• [Required action] Please recast the data below as a Markdown table with the columns No. and Text, numbering each non-blank line in its own row. Leave the pictures out.

• [Extracted entries]
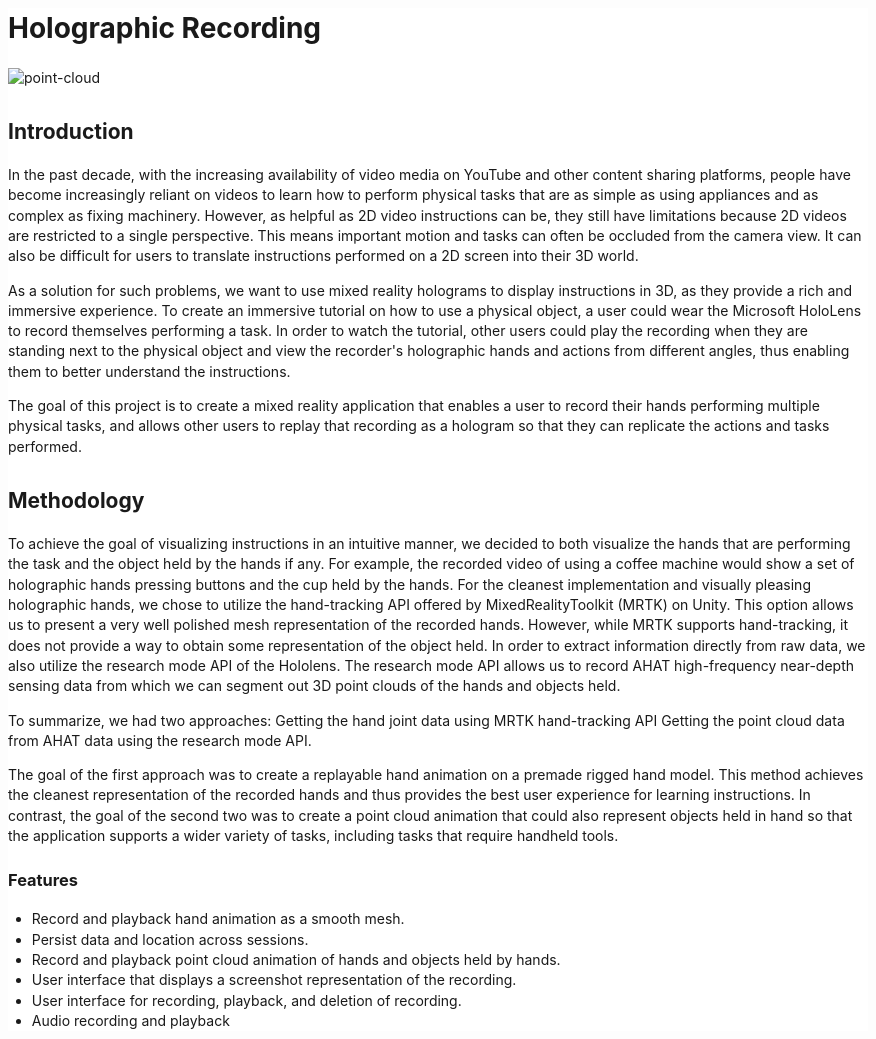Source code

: # Holographic Recording

![point-cloud](https://github.com/isaakhanimann/holographic-recording/blob/master/Gifs%20and%20Images/app-demo.gif)

## Introduction
In the past decade, with the increasing availability of video media on YouTube and other content sharing platforms, people have become increasingly reliant on videos to learn how to perform physical tasks that are as simple as using appliances and as complex as fixing machinery.  However, as helpful as 2D video instructions can be, they still have limitations because 2D videos are restricted to a single perspective. This means important motion and tasks can often be occluded from the camera view. It can also be difficult for users to translate instructions performed on a 2D screen into their 3D world.

As a solution for such problems, we want to use mixed reality holograms to display instructions in 3D, as they provide a rich and immersive experience. To create an immersive tutorial on how to use a physical object, a user could wear the Microsoft HoloLens to record themselves performing a task. In order to watch the tutorial, other users could play the recording when they are standing next to the physical object and view the recorder's holographic hands and actions from different angles, thus enabling them to better understand the instructions.

The goal of this project is to create a mixed reality application that enables a user to record their hands performing multiple physical tasks, and allows other users to replay that recording as a hologram so that they can replicate the actions and tasks performed.

## Methodology

To achieve the goal of visualizing instructions in an intuitive manner, we decided to both visualize the hands that are performing the task and the object held by the hands if any. For example, the recorded video of using a coffee machine would show a set of holographic hands pressing buttons and the cup held by the hands. For the cleanest implementation and visually pleasing holographic hands, we chose to utilize the hand-tracking API offered by MixedRealityToolkit (MRTK) on Unity. This option allows us to present a very well polished mesh representation of the recorded hands. However, while MRTK supports hand-tracking, it does not provide a way to obtain some representation of the object held. In order to extract information directly from raw data, we also utilize the research mode API of the Hololens. The research mode API allows us to record AHAT high-frequency near-depth sensing data from which we can segment out 3D point clouds of the hands and objects held.

To summarize, we had two approaches: 
Getting the hand joint data using MRTK hand-tracking API
Getting the point cloud data from AHAT data using the research mode API.

The goal of the first approach was to create a replayable hand animation on a premade rigged hand model. This method achieves the cleanest representation of the recorded hands and thus provides the best user experience for learning instructions. In contrast, the goal of the second two was to create a point cloud animation that could also represent objects held in hand so that the application supports a wider variety of tasks, including tasks that require handheld tools.


### Features

* Record and playback hand animation as a smooth mesh.
* Persist data and location across sessions.
* Record and playback point cloud animation of hands and objects held by hands.
* User interface that displays a screenshot representation of the recording.
* User interface for recording, playback, and deletion of recording.
* Audio recording and playback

• [Result of the task]
| No. | Text |
|---|---|
| 1 | Source code |
| 2 | : # Holographic Recording |
| 3 | ![point-cloud](https://github.com/isaakhanimann/holographic-recording/blob/master/Gifs%20and%20Images/app-demo.gif) |
| 4 | ## Introduction |
| 5 | In the past decade, with the increasing availability of video media on YouTube and other content sharing platforms, people have become increasingly reliant on videos to learn how to perform physical tasks that are as simple as using appliances and as complex as fixing machinery.  However, as helpful as 2D video instructions can be, they still have limitations because 2D videos are restricted to a single perspective. This means important motion and tasks can often be occluded from the camera view. It can also be difficult for users to translate instructions performed on a 2D screen into their 3D world. |
| 6 | As a solution for such problems, we want to use mixed reality holograms to display instructions in 3D, as they provide a rich and immersive experience. To create an immersive tutorial on how to use a physical object, a user could wear the Microsoft HoloLens to record themselves performing a task. In order to watch the tutorial, other users could play the recording when they are standing next to the physical object and view the recorder's holographic hands and actions from different angles, thus enabling them to better understand the instructions. |
| 7 | The goal of this project is to create a mixed reality application that enables a user to record their hands performing multiple physical tasks, and allows other users to replay that recording as a hologram so that they can replicate the actions and tasks performed. |
| 8 | ## Methodology |
| 9 | To achieve the goal of visualizing instructions in an intuitive manner, we decided to both visualize the hands that are performing the task and the object held by the hands if any. For example, the recorded video of using a coffee machine would show a set of holographic hands pressing buttons and the cup held by the hands. For the cleanest implementation and visually pleasing holographic hands, we chose to utilize the hand-tracking API offered by MixedRealityToolkit (MRTK) on Unity. This option allows us to present a very well polished mesh representation of the recorded hands. However, while MRTK supports hand-tracking, it does not provide a way to obtain some representation of the object held. In order to extract information directly from raw data, we also utilize the research mode API of the Hololens. The research mode API allows us to record AHAT high-frequency near-depth sensing data from which we can segment out 3D point clouds of the hands and objects held. |
| 10 | To summarize, we had two approaches:  |
| 11 | Getting the hand joint data using MRTK hand-tracking API |
| 12 | Getting the point cloud data from AHAT data using the research mode API. |
| 13 | The goal of the first approach was to create a replayable hand animation on a premade rigged hand model. This method achieves the cleanest representation of the recorded hands and thus provides the best user experience for learning instructions. In contrast, the goal of the second two was to create a point cloud animation that could also represent objects held in hand so that the application supports a wider variety of tasks, including tasks that require handheld tools. |
| 14 | ### Features |
| 15 | * Record and playback hand animation as a smooth mesh. |
| 16 | * Persist data and location across sessions. |
| 17 | * Record and playback point cloud animation of hands and objects held by hands. |
| 18 | * User interface that displays a screenshot representation of the recording. |
| 19 | * User interface for recording, playback, and deletion of recording. |
| 20 | * Audio recording and playback |